┌─ Input for this task

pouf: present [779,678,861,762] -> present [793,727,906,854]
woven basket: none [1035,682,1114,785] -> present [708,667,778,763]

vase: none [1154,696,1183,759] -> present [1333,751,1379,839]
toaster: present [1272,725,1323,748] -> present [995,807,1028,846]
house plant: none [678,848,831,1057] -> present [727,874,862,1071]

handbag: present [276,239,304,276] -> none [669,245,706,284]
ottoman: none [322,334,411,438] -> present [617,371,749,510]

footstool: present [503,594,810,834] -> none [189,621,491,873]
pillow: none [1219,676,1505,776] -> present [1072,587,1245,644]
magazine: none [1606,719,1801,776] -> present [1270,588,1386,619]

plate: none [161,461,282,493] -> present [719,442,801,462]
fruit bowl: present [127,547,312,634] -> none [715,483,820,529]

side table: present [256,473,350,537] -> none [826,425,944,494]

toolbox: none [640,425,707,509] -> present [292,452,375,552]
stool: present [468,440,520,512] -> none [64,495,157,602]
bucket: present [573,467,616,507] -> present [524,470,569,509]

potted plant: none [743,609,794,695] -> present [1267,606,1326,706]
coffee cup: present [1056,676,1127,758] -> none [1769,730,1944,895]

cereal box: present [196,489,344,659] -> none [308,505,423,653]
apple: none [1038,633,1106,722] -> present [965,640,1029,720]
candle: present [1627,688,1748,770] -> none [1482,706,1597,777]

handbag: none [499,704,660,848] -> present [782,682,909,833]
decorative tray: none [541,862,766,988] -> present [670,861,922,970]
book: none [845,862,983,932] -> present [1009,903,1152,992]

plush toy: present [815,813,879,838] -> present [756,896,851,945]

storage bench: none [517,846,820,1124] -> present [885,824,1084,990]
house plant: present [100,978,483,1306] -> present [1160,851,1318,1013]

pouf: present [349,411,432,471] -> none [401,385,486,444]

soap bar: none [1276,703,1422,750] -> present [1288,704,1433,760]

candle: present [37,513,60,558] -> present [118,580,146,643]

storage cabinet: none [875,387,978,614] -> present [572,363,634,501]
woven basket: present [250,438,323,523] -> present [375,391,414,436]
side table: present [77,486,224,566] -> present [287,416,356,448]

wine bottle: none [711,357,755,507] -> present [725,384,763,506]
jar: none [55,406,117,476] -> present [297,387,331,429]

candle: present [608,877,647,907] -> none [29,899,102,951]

└─

§ Work order: Nothing but the lines from the one with "soap bar: none" through the final line of the records may appear in the answer, and each must be transcribed exactly.

§ Solution for this exercise:
soap bar: none [1276,703,1422,750] -> present [1288,704,1433,760]

candle: present [37,513,60,558] -> present [118,580,146,643]

storage cabinet: none [875,387,978,614] -> present [572,363,634,501]
woven basket: present [250,438,323,523] -> present [375,391,414,436]
side table: present [77,486,224,566] -> present [287,416,356,448]

wine bottle: none [711,357,755,507] -> present [725,384,763,506]
jar: none [55,406,117,476] -> present [297,387,331,429]

candle: present [608,877,647,907] -> none [29,899,102,951]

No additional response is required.